What to do:
What is needed is an exact retyping of the records below, from the first line through the line that contains "cosa può fare per te l'AI.".

---

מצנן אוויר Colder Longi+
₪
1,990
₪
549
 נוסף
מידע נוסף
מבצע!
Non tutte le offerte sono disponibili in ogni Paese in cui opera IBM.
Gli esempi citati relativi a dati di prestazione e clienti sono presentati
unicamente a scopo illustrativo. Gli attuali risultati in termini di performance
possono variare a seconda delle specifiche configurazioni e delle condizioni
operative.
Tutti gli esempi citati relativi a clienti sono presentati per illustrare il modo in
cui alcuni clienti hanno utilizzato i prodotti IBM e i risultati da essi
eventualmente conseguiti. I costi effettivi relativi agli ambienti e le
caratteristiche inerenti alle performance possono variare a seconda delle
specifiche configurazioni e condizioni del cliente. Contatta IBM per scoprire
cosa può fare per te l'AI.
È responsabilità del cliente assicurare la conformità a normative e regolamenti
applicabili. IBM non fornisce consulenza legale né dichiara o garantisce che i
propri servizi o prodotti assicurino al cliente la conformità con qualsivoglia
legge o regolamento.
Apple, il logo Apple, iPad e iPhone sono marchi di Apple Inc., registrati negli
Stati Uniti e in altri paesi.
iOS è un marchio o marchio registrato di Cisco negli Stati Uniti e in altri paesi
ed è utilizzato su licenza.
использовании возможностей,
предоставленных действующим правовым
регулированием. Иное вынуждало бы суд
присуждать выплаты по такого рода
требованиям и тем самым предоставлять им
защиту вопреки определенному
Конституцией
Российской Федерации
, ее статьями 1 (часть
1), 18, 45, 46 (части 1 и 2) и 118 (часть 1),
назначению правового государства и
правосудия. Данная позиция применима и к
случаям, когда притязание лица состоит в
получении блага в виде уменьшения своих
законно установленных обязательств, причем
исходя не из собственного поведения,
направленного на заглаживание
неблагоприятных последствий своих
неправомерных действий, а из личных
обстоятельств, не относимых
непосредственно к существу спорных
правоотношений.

---

Your solution:
מצנן אוויר Colder Longi+
₪
1,990
₪
549
 נוסף
מידע נוסף
מבצע!
Non tutte le offerte sono disponibili in ogni Paese in cui opera IBM.
Gli esempi citati relativi a dati di prestazione e clienti sono presentati
unicamente a scopo illustrativo. Gli attuali risultati in termini di performance
possono variare a seconda delle specifiche configurazioni e delle condizioni
operative.
Tutti gli esempi citati relativi a clienti sono presentati per illustrare il modo in
cui alcuni clienti hanno utilizzato i prodotti IBM e i risultati da essi
eventualmente conseguiti. I costi effettivi relativi agli ambienti e le
caratteristiche inerenti alle performance possono variare a seconda delle
specifiche configurazioni e condizioni del cliente. Contatta IBM per scoprire
cosa può fare per te l'AI.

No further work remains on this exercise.